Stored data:
------------------------------------------------------------
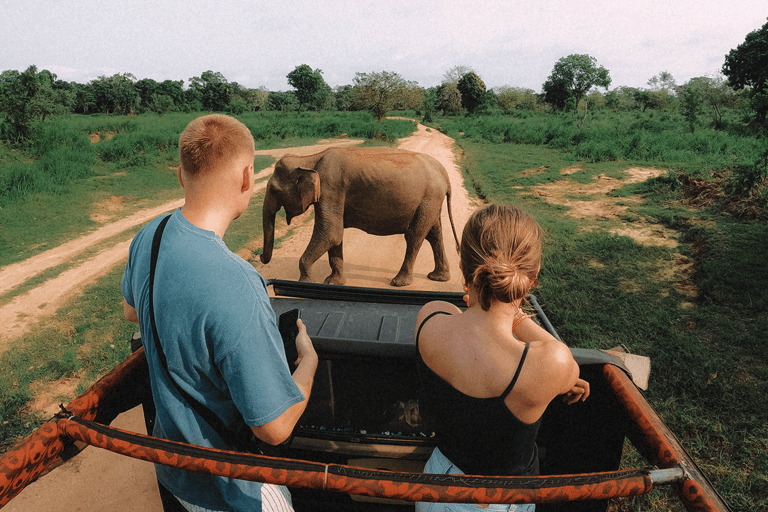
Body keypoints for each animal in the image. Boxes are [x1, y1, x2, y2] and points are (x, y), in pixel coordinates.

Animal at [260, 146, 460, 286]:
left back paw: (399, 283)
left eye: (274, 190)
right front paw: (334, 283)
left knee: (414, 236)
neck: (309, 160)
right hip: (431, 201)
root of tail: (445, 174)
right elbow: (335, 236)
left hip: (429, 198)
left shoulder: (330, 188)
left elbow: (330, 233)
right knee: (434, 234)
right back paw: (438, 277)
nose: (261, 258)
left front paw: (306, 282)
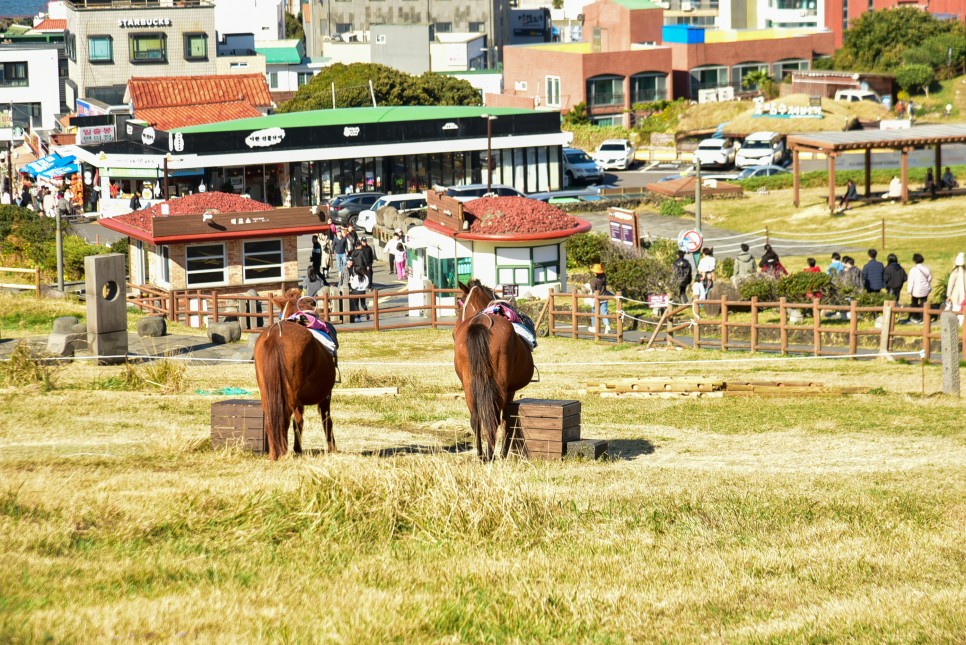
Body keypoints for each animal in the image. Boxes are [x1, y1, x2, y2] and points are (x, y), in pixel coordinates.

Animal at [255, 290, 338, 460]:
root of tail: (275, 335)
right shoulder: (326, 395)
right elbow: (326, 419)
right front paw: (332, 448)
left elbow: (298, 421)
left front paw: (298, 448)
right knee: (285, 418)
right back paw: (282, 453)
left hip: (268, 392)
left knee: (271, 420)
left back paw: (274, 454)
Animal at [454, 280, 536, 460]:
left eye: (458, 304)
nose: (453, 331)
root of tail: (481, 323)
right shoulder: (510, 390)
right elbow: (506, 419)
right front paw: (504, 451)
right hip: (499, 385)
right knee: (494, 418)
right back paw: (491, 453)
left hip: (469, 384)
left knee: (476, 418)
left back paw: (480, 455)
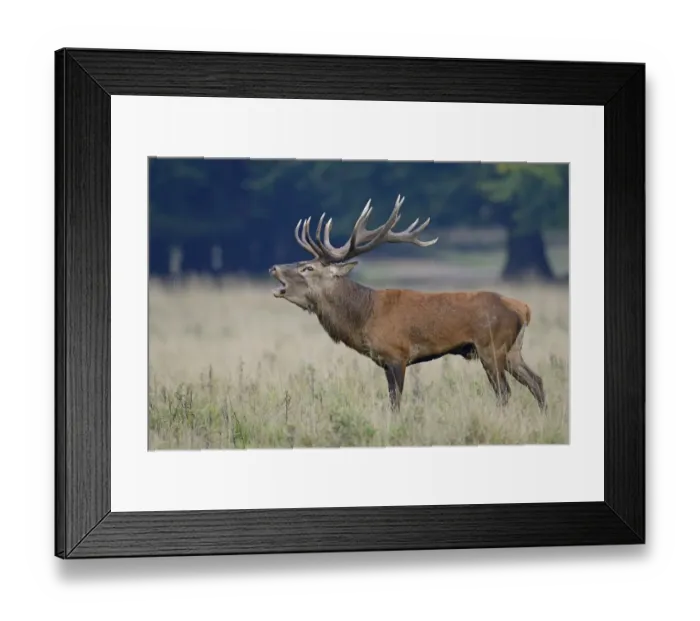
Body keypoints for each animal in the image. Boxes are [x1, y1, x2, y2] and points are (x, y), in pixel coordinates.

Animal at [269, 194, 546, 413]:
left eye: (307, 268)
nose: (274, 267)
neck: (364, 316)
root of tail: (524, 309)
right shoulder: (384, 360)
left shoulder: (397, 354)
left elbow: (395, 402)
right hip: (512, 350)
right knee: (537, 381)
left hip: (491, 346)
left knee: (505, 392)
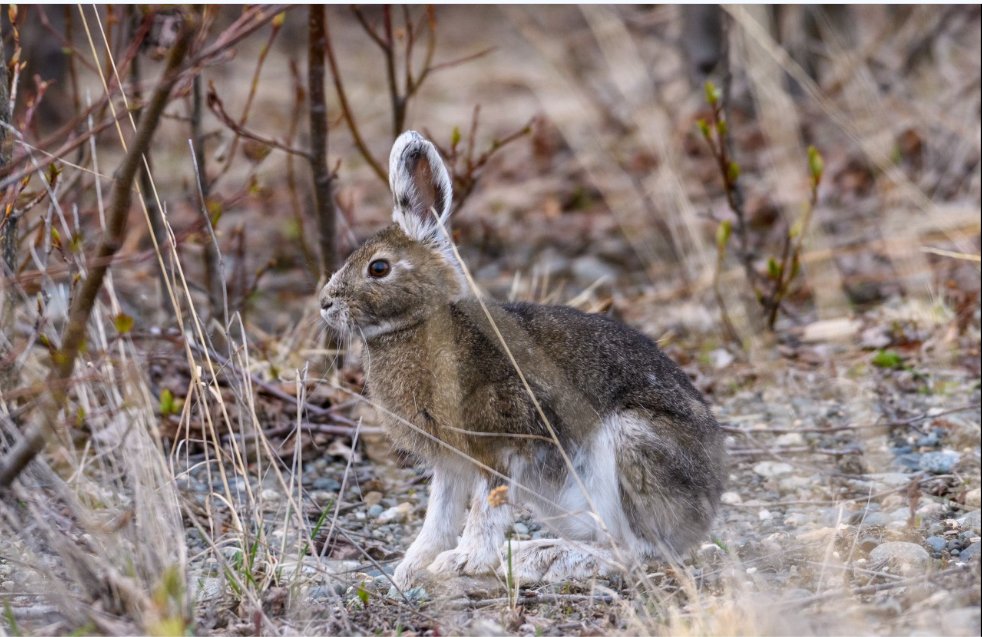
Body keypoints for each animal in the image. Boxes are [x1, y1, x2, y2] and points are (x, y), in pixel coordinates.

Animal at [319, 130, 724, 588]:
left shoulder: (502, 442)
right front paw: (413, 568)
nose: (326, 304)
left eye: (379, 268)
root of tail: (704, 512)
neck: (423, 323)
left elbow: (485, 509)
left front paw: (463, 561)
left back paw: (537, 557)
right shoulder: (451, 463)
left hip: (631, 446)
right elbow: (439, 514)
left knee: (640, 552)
------------------------------------------------------------
» WORK TO COMPLETE
Exact copy, pictures excluded: restate every record above word for word.

» TASK OUTPUT
Body keypoints for each animal in the image. Boxes are [x1, y1, x2, y2] and points are (x, y), in pixel coordinates.

Animal at [260, 146, 460, 286]:
left back paw: (399, 283)
left eye: (274, 190)
right front paw: (334, 283)
left knee: (414, 236)
neck: (309, 160)
right hip: (431, 201)
root of tail: (445, 174)
right elbow: (335, 236)
left hip: (429, 198)
left shoulder: (330, 188)
left elbow: (330, 233)
right knee: (434, 234)
right back paw: (438, 277)
nose: (261, 258)
left front paw: (306, 282)
Body keypoints for each animal in the image. Boxes are [x1, y1, x2, y2] and points are (x, y), in pixel coordinates.

Animal at [255, 290, 338, 460]:
root of tail: (275, 335)
right shoulder: (326, 395)
right elbow: (326, 419)
right front paw: (332, 448)
left elbow: (298, 421)
left front paw: (298, 448)
right knee: (285, 418)
right back paw: (282, 453)
left hip: (268, 392)
left knee: (271, 420)
left back paw: (274, 454)
Animal at [454, 280, 536, 460]:
left eye: (458, 304)
nose: (453, 331)
root of tail: (481, 323)
right shoulder: (510, 390)
right elbow: (506, 419)
right front paw: (504, 451)
right hip: (499, 385)
right knee: (494, 418)
right back paw: (491, 453)
left hip: (469, 384)
left knee: (476, 418)
left back paw: (480, 455)
Body keypoints for each animal in the image. Boxes are [x1, y1, x2, y2] and points are (x, y), in pixel coordinates.

Animal at [269, 194, 546, 413]:
left eye: (307, 268)
nose: (274, 267)
neck: (364, 316)
root of tail: (524, 309)
right shoulder: (384, 360)
left shoulder: (397, 354)
left elbow: (395, 402)
right hip: (512, 350)
right knee: (537, 381)
left hip: (491, 346)
left knee: (505, 392)
Body keypoints for each animal in the image. Boxes are [x1, y1, x2, y2] and points are (x, y), in pixel coordinates.

Animal at [319, 130, 724, 588]:
left shoulder: (502, 442)
right front paw: (413, 568)
nose: (326, 304)
left eye: (379, 268)
root of tail: (704, 512)
neck: (423, 323)
left elbow: (485, 509)
left front paw: (463, 561)
left back paw: (537, 557)
right shoulder: (451, 463)
left hip: (631, 446)
right elbow: (439, 514)
left knee: (640, 552)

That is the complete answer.